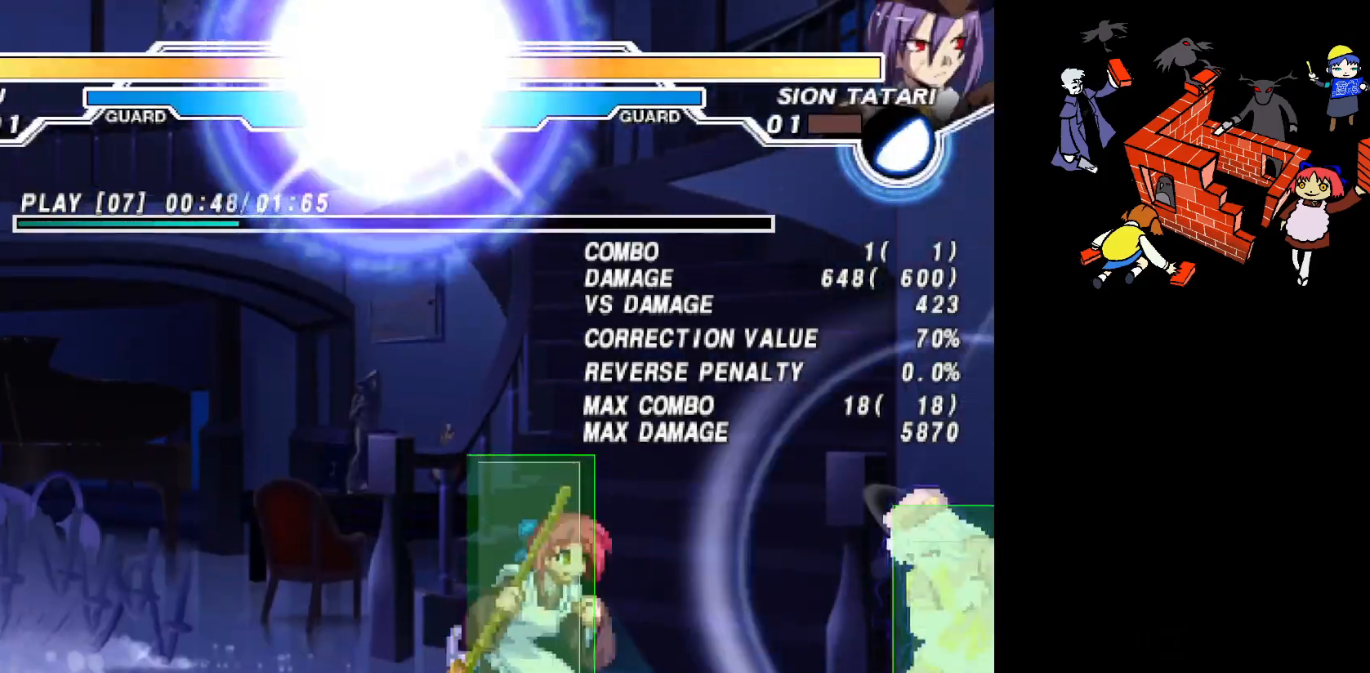
{"dt_ms": 500, "buttons": [], "events": [[50, "CIRCLE", "down"], [100, "CIRCLE", "up"]]}
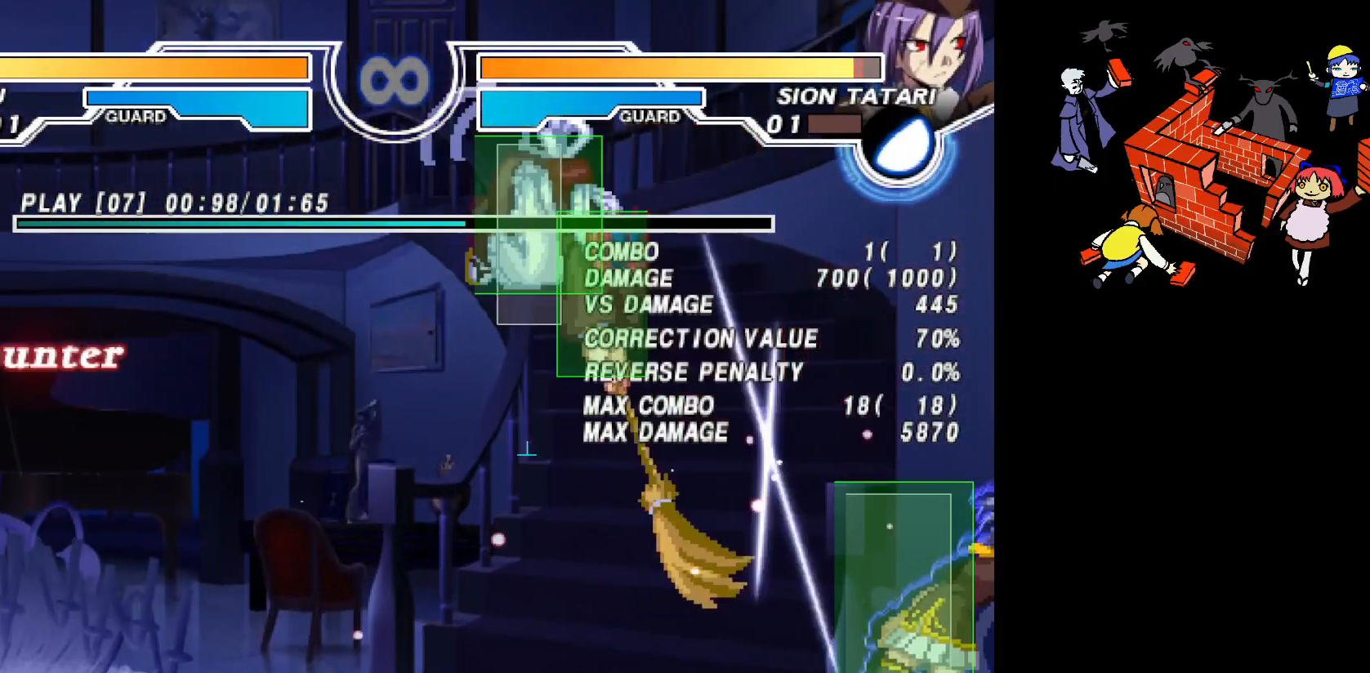
{"dt_ms": 500, "buttons": [], "events": [[367, "SQUARE", "down"], [400, "SQUARE", "up"]]}
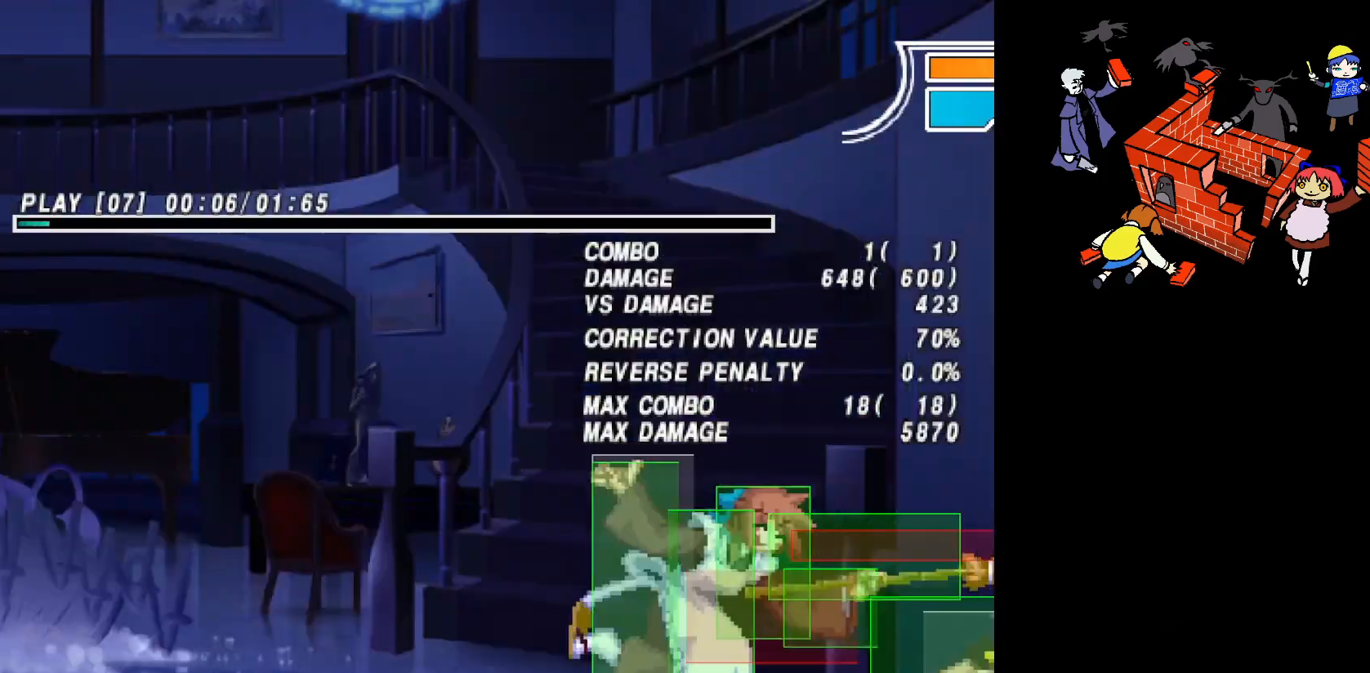
{"dt_ms": 500, "buttons": ["DPAD_UP"], "events": [[433, "DPAD_UP", "down"]]}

**Your assignment:**
Repeat the data word for word; drop the pictures.

**Task response:**
{"dt_ms": 500, "buttons": [], "events": [[50, "CIRCLE", "down"], [100, "CIRCLE", "up"]]}
{"dt_ms": 500, "buttons": [], "events": [[367, "SQUARE", "down"], [400, "SQUARE", "up"]]}
{"dt_ms": 500, "buttons": ["DPAD_UP"], "events": [[433, "DPAD_UP", "down"]]}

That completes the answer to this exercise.